CK: We did the voice recording over black at the beginning, as a tip of the hat to the film’s theatre origins, but I don’t think…
DJ: There is one, actually! The original play had a foley artist live on stage to make all the sounds and we ended up using the same foley artist. They also did something fairly unique which is that they went to real locations to record some of the foley as opposed to a stage to get completely clean sound. So they went to actual hallways and hotel rooms.
CK: We wanted the sound to be dirty, like this place actually existed as opposed to the sanitized animation environment.
I was thinking while watching that I’ve never heard characters breathing so much in an animated film.
CK: That was something we paid a lot of attention to. We animated all the breathing, every odd mouth noise the actors made. Those are always cut out in typical animation so leaving them in is fun.
Keeping with the audio theme there are lots of little songs dotted throughout the film, were there were different choices at any point?

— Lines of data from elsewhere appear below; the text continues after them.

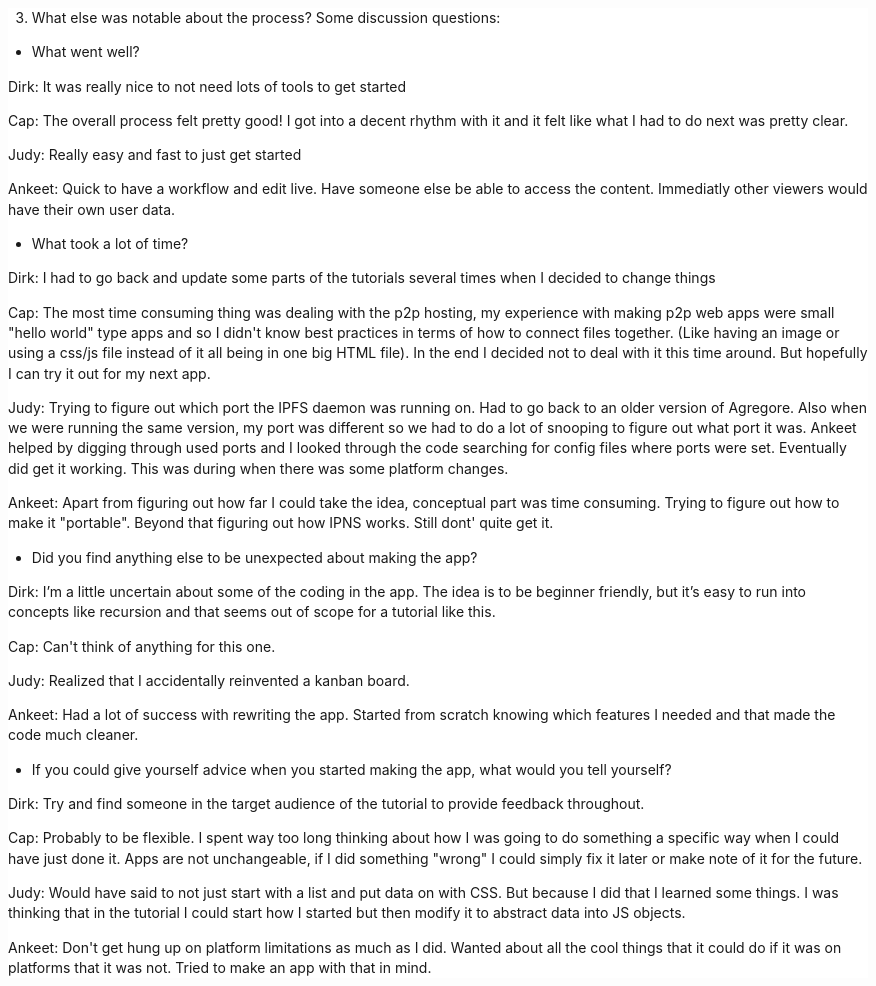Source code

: 3. What else was notable about the process? Some discussion questions:
- What went well?

Dirk: It was really nice to not need lots of tools to get started

Cap: The overall process felt pretty good! I got into a decent rhythm with it and it felt like what I had to do next was pretty clear.

Judy: Really easy and fast to just get started

Ankeet: Quick to have a workflow and edit live. Have someone else be able to access the content. Immediatly other viewers would have their own user data.

- What took a lot of time?

Dirk: I had to go back and update some parts of the tutorials several times when I decided to change things

Cap: The most time consuming thing was dealing with the p2p hosting, my experience with making p2p web apps were small "hello world" type apps and so I didn't know best practices in terms of how to connect files together. (Like having an image or using a css/js file instead of it all being in one big HTML file). In the end I decided not to deal with it this time around. But hopefully I can try it out for my next app.

Judy: Trying to figure out which port the IPFS daemon was running on. Had to go back to an older version of Agregore. Also when we were running the same version, my port was different so we had to do a lot of snooping to figure out what port it was. Ankeet helped by digging through used ports and I looked through the code searching for config files where ports were set. Eventually did get it working. This was during when there was some platform changes.

Ankeet: Apart from figuring out how far I could take the idea, conceptual part was time consuming. Trying to figure out how to make it "portable". Beyond that figuring out how IPNS works. Still dont' quite get it.

- Did you find anything else to be unexpected about making the app?

Dirk: I’m a little uncertain about some of the coding in the app. The idea is to be beginner friendly, but it’s easy to run into concepts like recursion and that seems out of scope for a tutorial like this.

Cap: Can't think of anything for this one.

Judy: Realized that I accidentally reinvented a kanban board.

Ankeet: Had a lot of success with rewriting the app. Started from scratch knowing which features I needed and that made the code much cleaner.

- If you could give yourself advice when you started making the app, what would you tell yourself?

Dirk: Try and find someone in the target audience of the tutorial to provide feedback throughout.

Cap: Probably to be flexible. I spent way too long thinking about how I was going to do something a specific way when I could have just done it. Apps are not unchangeable, if I did something "wrong" I could simply fix it later or make note of it for the future.

Judy: Would have said to not just start with a list and put data on with CSS. But because I did that I  learned some things. I was thinking that in the tutorial I could start how I started but then modify it to abstract data into JS objects.

Ankeet: Don't get hung up on platform limitations as much as I did. Wanted about all the cool things that it could do if it was on platforms that it was not. Tried to make an app with that in mind.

CK: Originally the song Lisa sings was ‘My Heart Will Go On’ in the play, but we couldn’t get the rights to that so we had to find something else, but that lead us to something better we all think. Everything else was the same in terms of music, except for the song that Tom sings which we created for the film. The Japanese folk song was also sung by Jennifer so that’s interesting.
As a final question I wanted to ask about what you said in another interview about breaking the cycle of media. So the idea that people make films that are easy to consume and that in turn leads to yet even more films that are easy to consume, etc. I was wondering if there were any filmmakers, animators, or writers, that you feel are helping to break this?
DJ: Don Hertzfeldt?
CK: Yeah we like Don Herztfeldt.
DJ: It’s a struggle.
CK: Yeah its definitely a struggle for creators to try and free themselves from the industry. It’s very expensive to make movies as well as very difficult, especially if they’re eccentric. I mean he does all his work himself so I guess that makes it cheaper.
DJ: The thing about Don’s stuff is that it feels very consumable to me. I dunno. It’s very funny, its entertaining… Its not like it’s a difficult film to watch or anything. I guess what I’m trying to say is, along with our film, I think if a wide audience went to see it, like if you could force them all to watch it, I think they’d genuinely enjoy it – but theres sorta this stigma.
CK: Or if they could get over the idea of what animation is ‘supposed’ to look like. I mean its not really Disney.
And I suppose in this area of the world animation is definitely marketed as something just for children.
CK: And very polished too. Which is especially not true for Don’s work, which is what gives it it’s energy really!